Беккер тоже сел к столу, глядя на рыбу меланхолическим взглядом. Он был голоден, но ихтиофагия надоела ему до-смерти.
Хозяйка и Марья Николаевна кормили детей, заботливо выбирая кости и складывая мякоть на белую железную тарелку.
— Чудаки, — резонировал Шихов с полным ртом, — не хотят есть нельмы! Да знаете ли вы, что эта нельма в Петербурге стоила бы по рублю за фунт? Таким обедом не побрезговали бы вельможи.
— Настоящий философ, — недоброжелательно возразил Ратинович. — Разве я тюлень, чтобы питаться рыбой?
Кранц снова явился. Он решился в этот день истощить все богатство своих сундуков. На нем была надета коричневая шерстяная блуза, широко вышитая по вороту и груди и подпоясанная толстым шелковым жгутом с длинными пышными кистями. Черный шнурок по-прежнему простирался по его груди, оканчиваясь в маленьком кармашке, скромно приютившемся слева от вышивки.
— Те же и Кранц, — сказал Ратинович. — Григорий Никитич, который час?
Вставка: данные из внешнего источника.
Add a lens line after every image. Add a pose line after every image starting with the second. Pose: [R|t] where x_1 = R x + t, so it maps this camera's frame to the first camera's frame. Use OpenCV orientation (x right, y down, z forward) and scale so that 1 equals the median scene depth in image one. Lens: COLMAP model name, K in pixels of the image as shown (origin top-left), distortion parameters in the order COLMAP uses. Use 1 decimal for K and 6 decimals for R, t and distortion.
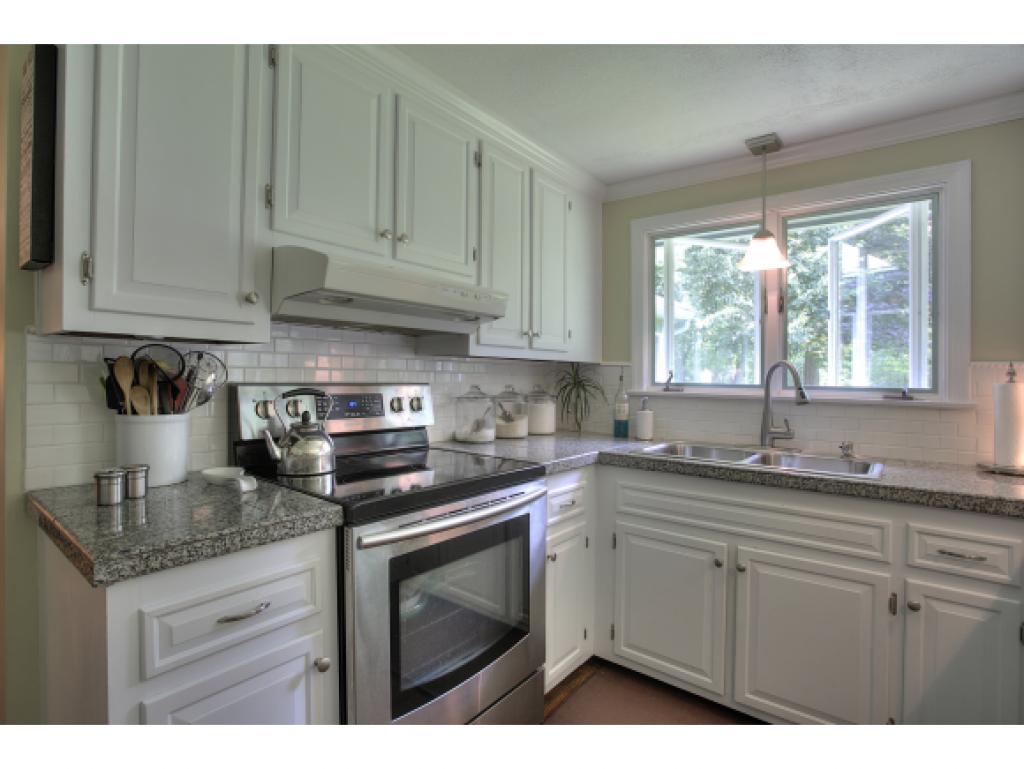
lens RADIAL K [[510.5, 0, 466.9], [0, 510.5, 375.5], [0, 0, 1]] dist [-0.062114, 0.020493]
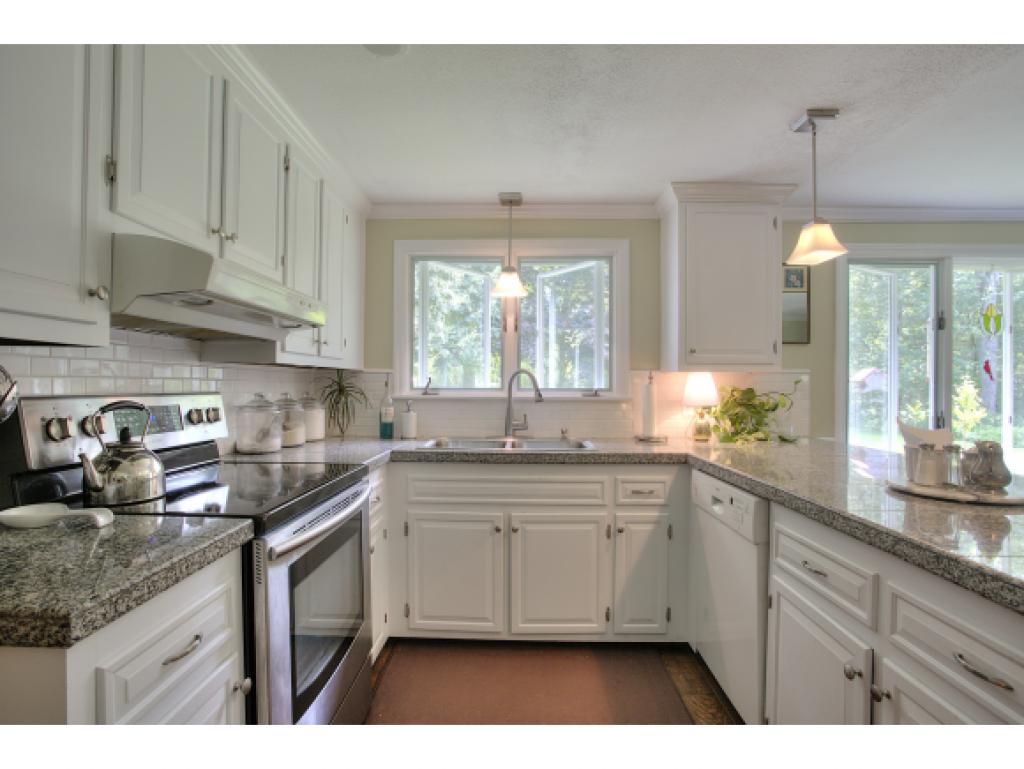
lens RADIAL K [[510.5, 0, 502.8], [0, 510.5, 385.3], [0, 0, 1]] dist [-0.062114, 0.020493]
pose [[0.795172, -0.014245, 0.606217, -0.242910], [0.009497, 0.999894, 0.011038, -0.002637], [-0.606310, -0.003020, 0.795223, -0.028947]]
Часы Кранца служили предметом вечных насмешек его товарищей. Они были испорчены уже около года, и Беккер, занимавшийся немного починкой часов, решительно отказался исправить их. Тем не менее Кранц в редкие минуты, когда на него нападал дух франтовства, считал необходимым засовывать их в карман как разрядившийся башмачник, по злобному выражению Ратиновича.
Шихов, окончив обед, опять принялся за этику. У камина возился Броцкий так же как на недавнем гулянии. Хозяйка убирала со стола, а Марья Николаевна помогала, но каждый раз, как она снимала со стола тарелку или отодвигала стул, под рукой неизменно оказывался Кранц, который тарелку уносил на кухню, а стул ставил к стене.
Рыбковский и Ратинович опять затеяли спор. Теперь дело шло о ценах на хлеб, которые в то время служили точильным камнем для стольких острых умов и хорошо привешенных языков. Противники, по обыкновению, не сходились ни в чем и вслушивались в чужие слова только для того, чтобы сделать одно из них отправной точкой для крылатого возражения.
— Народ покупает хлеб, — кричал Рыбковский, — низкие цены убыточны только для крупных производителей.
— Чем он покупает? Трудом, — возражал Ратинович, — значит, он принадлежит к пролетариату.
— Пролетариату дешевый хлеб еще нужнее, — говорил Рыбковский.
— Это статистическое воззрение, — возражал Ратинович, — низкие цены тормозят естественный ход движения…
— Пусть тормозят, — кричал Рыбковский. — Легче будет перенести эпоху кризиса. Народное хозяйство не подготовлено… Пусть ему дадут время…
— Низкие цены — отсталость, — выходил из себя Ратинович минуту спустя. — Для страны не может быть выгодно, если ее продукты плохо оцениваются рынком.